##### The records

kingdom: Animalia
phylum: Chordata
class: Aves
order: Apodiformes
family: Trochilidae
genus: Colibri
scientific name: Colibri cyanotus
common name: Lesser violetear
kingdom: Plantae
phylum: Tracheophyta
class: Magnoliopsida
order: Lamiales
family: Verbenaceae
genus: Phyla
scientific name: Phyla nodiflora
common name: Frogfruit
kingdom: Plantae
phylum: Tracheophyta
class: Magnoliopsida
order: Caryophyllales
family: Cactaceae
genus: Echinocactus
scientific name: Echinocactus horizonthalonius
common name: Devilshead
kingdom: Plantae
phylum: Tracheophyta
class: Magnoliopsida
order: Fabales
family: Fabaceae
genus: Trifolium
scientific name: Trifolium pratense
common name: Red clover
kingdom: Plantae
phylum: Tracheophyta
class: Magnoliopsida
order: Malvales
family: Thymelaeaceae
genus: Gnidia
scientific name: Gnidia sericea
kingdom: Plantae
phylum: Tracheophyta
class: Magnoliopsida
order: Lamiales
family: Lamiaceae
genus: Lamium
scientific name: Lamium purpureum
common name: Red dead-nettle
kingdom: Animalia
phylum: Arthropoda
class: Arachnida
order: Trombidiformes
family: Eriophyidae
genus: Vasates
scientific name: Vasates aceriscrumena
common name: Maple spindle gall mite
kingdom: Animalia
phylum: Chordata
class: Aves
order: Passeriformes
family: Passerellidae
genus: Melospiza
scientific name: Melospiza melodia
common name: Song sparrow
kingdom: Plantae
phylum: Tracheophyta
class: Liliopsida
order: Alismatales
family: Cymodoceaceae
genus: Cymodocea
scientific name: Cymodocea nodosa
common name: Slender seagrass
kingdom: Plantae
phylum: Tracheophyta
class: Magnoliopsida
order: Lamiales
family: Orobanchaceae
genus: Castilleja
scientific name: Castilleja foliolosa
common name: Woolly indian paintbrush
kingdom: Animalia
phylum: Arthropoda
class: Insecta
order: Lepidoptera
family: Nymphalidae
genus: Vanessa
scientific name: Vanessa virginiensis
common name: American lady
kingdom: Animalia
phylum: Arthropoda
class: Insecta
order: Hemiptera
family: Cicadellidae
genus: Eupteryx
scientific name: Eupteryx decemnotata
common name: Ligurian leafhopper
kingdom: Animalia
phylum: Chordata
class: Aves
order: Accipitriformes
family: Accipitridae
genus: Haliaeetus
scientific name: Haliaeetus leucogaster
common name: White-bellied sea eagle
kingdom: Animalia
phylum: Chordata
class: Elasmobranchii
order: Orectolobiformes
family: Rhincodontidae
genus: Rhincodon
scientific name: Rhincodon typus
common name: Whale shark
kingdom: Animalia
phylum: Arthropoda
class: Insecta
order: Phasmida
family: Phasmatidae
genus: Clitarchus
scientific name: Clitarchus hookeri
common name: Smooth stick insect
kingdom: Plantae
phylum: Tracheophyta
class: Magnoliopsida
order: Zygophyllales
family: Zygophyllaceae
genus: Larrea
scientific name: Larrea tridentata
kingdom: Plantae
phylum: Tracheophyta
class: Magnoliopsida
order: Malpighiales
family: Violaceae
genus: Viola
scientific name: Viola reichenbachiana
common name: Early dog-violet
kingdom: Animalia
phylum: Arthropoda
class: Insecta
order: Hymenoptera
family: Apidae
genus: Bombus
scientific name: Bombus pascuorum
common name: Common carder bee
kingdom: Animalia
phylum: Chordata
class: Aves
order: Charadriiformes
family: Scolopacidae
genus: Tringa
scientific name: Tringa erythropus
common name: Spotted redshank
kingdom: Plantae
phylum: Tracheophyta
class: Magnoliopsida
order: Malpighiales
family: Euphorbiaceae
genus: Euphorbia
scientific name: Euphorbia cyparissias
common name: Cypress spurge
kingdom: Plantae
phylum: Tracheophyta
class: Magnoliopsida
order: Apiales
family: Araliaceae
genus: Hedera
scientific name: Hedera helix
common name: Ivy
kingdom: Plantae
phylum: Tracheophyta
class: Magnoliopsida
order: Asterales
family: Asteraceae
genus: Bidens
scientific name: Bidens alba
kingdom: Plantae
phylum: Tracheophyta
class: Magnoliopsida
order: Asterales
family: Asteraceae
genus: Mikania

##########

Reproduce every one of the entries above, replacing "common name" with "vernacular name" at each occurrence and keeping all other text unchanged.

* [Answer in full]
kingdom: Animalia
phylum: Chordata
class: Aves
order: Apodiformes
family: Trochilidae
genus: Colibri
scientific name: Colibri cyanotus
vernacular name: Lesser violetear
kingdom: Plantae
phylum: Tracheophyta
class: Magnoliopsida
order: Lamiales
family: Verbenaceae
genus: Phyla
scientific name: Phyla nodiflora
vernacular name: Frogfruit
kingdom: Plantae
phylum: Tracheophyta
class: Magnoliopsida
order: Caryophyllales
family: Cactaceae
genus: Echinocactus
scientific name: Echinocactus horizonthalonius
vernacular name: Devilshead
kingdom: Plantae
phylum: Tracheophyta
class: Magnoliopsida
order: Fabales
family: Fabaceae
genus: Trifolium
scientific name: Trifolium pratense
vernacular name: Red clover
kingdom: Plantae
phylum: Tracheophyta
class: Magnoliopsida
order: Malvales
family: Thymelaeaceae
genus: Gnidia
scientific name: Gnidia sericea
kingdom: Plantae
phylum: Tracheophyta
class: Magnoliopsida
order: Lamiales
family: Lamiaceae
genus: Lamium
scientific name: Lamium purpureum
vernacular name: Red dead-nettle
kingdom: Animalia
phylum: Arthropoda
class: Arachnida
order: Trombidiformes
family: Eriophyidae
genus: Vasates
scientific name: Vasates aceriscrumena
vernacular name: Maple spindle gall mite
kingdom: Animalia
phylum: Chordata
class: Aves
order: Passeriformes
family: Passerellidae
genus: Melospiza
scientific name: Melospiza melodia
vernacular name: Song sparrow
kingdom: Plantae
phylum: Tracheophyta
class: Liliopsida
order: Alismatales
family: Cymodoceaceae
genus: Cymodocea
scientific name: Cymodocea nodosa
vernacular name: Slender seagrass
kingdom: Plantae
phylum: Tracheophyta
class: Magnoliopsida
order: Lamiales
family: Orobanchaceae
genus: Castilleja
scientific name: Castilleja foliolosa
vernacular name: Woolly indian paintbrush
kingdom: Animalia
phylum: Arthropoda
class: Insecta
order: Lepidoptera
family: Nymphalidae
genus: Vanessa
scientific name: Vanessa virginiensis
vernacular name: American lady
kingdom: Animalia
phylum: Arthropoda
class: Insecta
order: Hemiptera
family: Cicadellidae
genus: Eupteryx
scientific name: Eupteryx decemnotata
vernacular name: Ligurian leafhopper
kingdom: Animalia
phylum: Chordata
class: Aves
order: Accipitriformes
family: Accipitridae
genus: Haliaeetus
scientific name: Haliaeetus leucogaster
vernacular name: White-bellied sea eagle
kingdom: Animalia
phylum: Chordata
class: Elasmobranchii
order: Orectolobiformes
family: Rhincodontidae
genus: Rhincodon
scientific name: Rhincodon typus
vernacular name: Whale shark
kingdom: Animalia
phylum: Arthropoda
class: Insecta
order: Phasmida
family: Phasmatidae
genus: Clitarchus
scientific name: Clitarchus hookeri
vernacular name: Smooth stick insect
kingdom: Plantae
phylum: Tracheophyta
class: Magnoliopsida
order: Zygophyllales
family: Zygophyllaceae
genus: Larrea
scientific name: Larrea tridentata
kingdom: Plantae
phylum: Tracheophyta
class: Magnoliopsida
order: Malpighiales
family: Violaceae
genus: Viola
scientific name: Viola reichenbachiana
vernacular name: Early dog-violet
kingdom: Animalia
phylum: Arthropoda
class: Insecta
order: Hymenoptera
family: Apidae
genus: Bombus
scientific name: Bombus pascuorum
vernacular name: Common carder bee
kingdom: Animalia
phylum: Chordata
class: Aves
order: Charadriiformes
family: Scolopacidae
genus: Tringa
scientific name: Tringa erythropus
vernacular name: Spotted redshank
kingdom: Plantae
phylum: Tracheophyta
class: Magnoliopsida
order: Malpighiales
family: Euphorbiaceae
genus: Euphorbia
scientific name: Euphorbia cyparissias
vernacular name: Cypress spurge
kingdom: Plantae
phylum: Tracheophyta
class: Magnoliopsida
order: Apiales
family: Araliaceae
genus: Hedera
scientific name: Hedera helix
vernacular name: Ivy
kingdom: Plantae
phylum: Tracheophyta
class: Magnoliopsida
order: Asterales
family: Asteraceae
genus: Bidens
scientific name: Bidens alba
kingdom: Plantae
phylum: Tracheophyta
class: Magnoliopsida
order: Asterales
family: Asteraceae
genus: Mikania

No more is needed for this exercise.